Le lance-flammes de Titiou Lecoq
Dans cette chronique, je parle féminisme et politique.
Mais cette fois, j’ai envie de me transformer en blogueuse conso, en bonne copine qui donne des conseils en disant :
« Salut les filles, aujourd’hui, je voudrais vous parler d’un produit inspirant. » Parce que, oui, j’ai découvert un produit inspirant : les culottes de règles. Et je ne suis pas loin de penser que c’est la meilleure chose qui soit arrivée dans ma vie ces six derniers mois.
Qu’est-ce que des culottes de règles ? Avant, j’avais évidemment des culottes pour les jours de règles. Des vieilles culottes que je me mettais au moment des règles pour 1/ ne pas risquer de salir de belles culottes neuves, 2/ être à l’aise dedans grâce à leurs élastiques détendus. Et puis voilà, j’ai découvert les véritables culottes de règles, autrement dit des sous-vêtements qui, grâce à une technologie de pointe, absorbent les menstrues et qui se lavent simplement en machine.
Un objet politique
Je n’y croyais pas une seconde. J’étais certaine que ça allait déborder, sentir mauvais et bousiller tout le reste de mon linge en machine. Eh bah non ! Ça fonctionne. Ça relève du miracle. Vous me direz que les serviettes hygiéniques me feraient la même chose. J’avoue que la dernière fois que j’en ai portées, ça devait être au XXe siècle et, d’après mon souvenir, ce n’était pas très agréable. Là, c’est vraiment doux comme une fringue, absolument inodore et beaucoup plus écolo puisque réutilisable.
Mais cet objet n’est pas seulement miraculeux, il est également politique. J’ai passé des années à bloquer mes règles avec des tampons ou des coupes menstruelles, bref tout ce qui existait pour récupérer le sang avant même qu’il sorte. C’est d’ailleurs ce principe-là qui entraîne un risque de choc toxique. Le sang menstruel n’est pas fait pour rester dans le corps plusieurs heures, il est censé s’écouler. (On a quand même réussi à nous vendre des kilotonnes de produits dont on ne connaissait pas la composition et qui nous mettaient potentiellement en danger. Vive le patriarcat !)

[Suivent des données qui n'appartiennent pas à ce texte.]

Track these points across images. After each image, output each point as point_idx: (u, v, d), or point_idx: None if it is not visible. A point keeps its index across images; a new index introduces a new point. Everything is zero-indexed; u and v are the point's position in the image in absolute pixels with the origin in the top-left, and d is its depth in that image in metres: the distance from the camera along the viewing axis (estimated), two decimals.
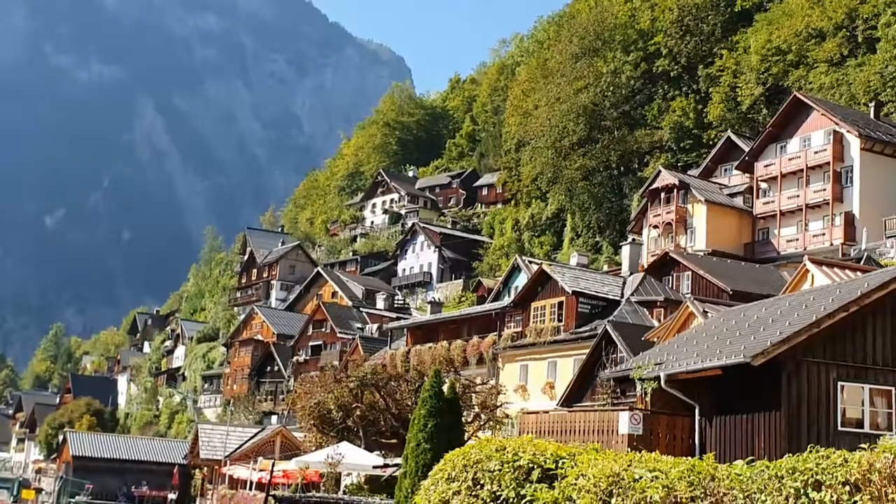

Et voilà qu’avec ces culottes, j’ai redécouvert l’écoulement. J’ai renoué avec la sensation naturelle de laisser passer le sang, au lieu d’essayer de le stopper à tout prix. Et je le vis comme une véritable libération. J’ai précisément la sensation de libérer mes règles. Or, je pense que je n’aurais jamais testé cet objet si mon rapport aux règles n’avait pas déjà été modifié. Le travail d’autrices comme Élise Thiébaut (Ceci est mon sang) m’a permis de déconstruire les règles, de comprendre comment on nous a inoculé le dégoût de ces matières, comment toute la société nous apprend que c’est honteux. En réalité, il n’y a rien de plus politique que les règles. D’après l’anthropologue Alain Testart, dans L’Amazone et la Cuisinière, c’est même ce qui a sans doute fondé l’origine de l’inégalité sociale entre les femmes et les hommes. Parce que les unes saignaient, on les a exclues de certaines tâches comme la chasse. Ça a l’air idiot, mais avec mes culottes de règles, j’ai l’impression physique de regagner en indépendance et en estime pour mon propre corps. Je cesse d’essayer de lutter contre lui, je respecte simplement son fonctionnement. Libérer ses règles, c’est aussi se libérer de ce qu’on nous a enseigné comme une féminité honteuse.